═══ WORKING DATA ═══

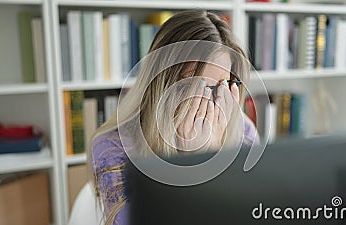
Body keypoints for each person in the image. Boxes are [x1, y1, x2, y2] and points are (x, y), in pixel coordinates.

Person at [89, 10, 260, 225]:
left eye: (219, 86)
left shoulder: (245, 133)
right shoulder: (111, 148)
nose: (207, 102)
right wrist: (195, 164)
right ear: (161, 84)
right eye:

═══

### BRIEF
All lines with the word "right" should be copied from the material above.

### WRITTEN REPLY
right shoulder: (111, 148)
right wrist: (195, 164)
right ear: (161, 84)
right eye:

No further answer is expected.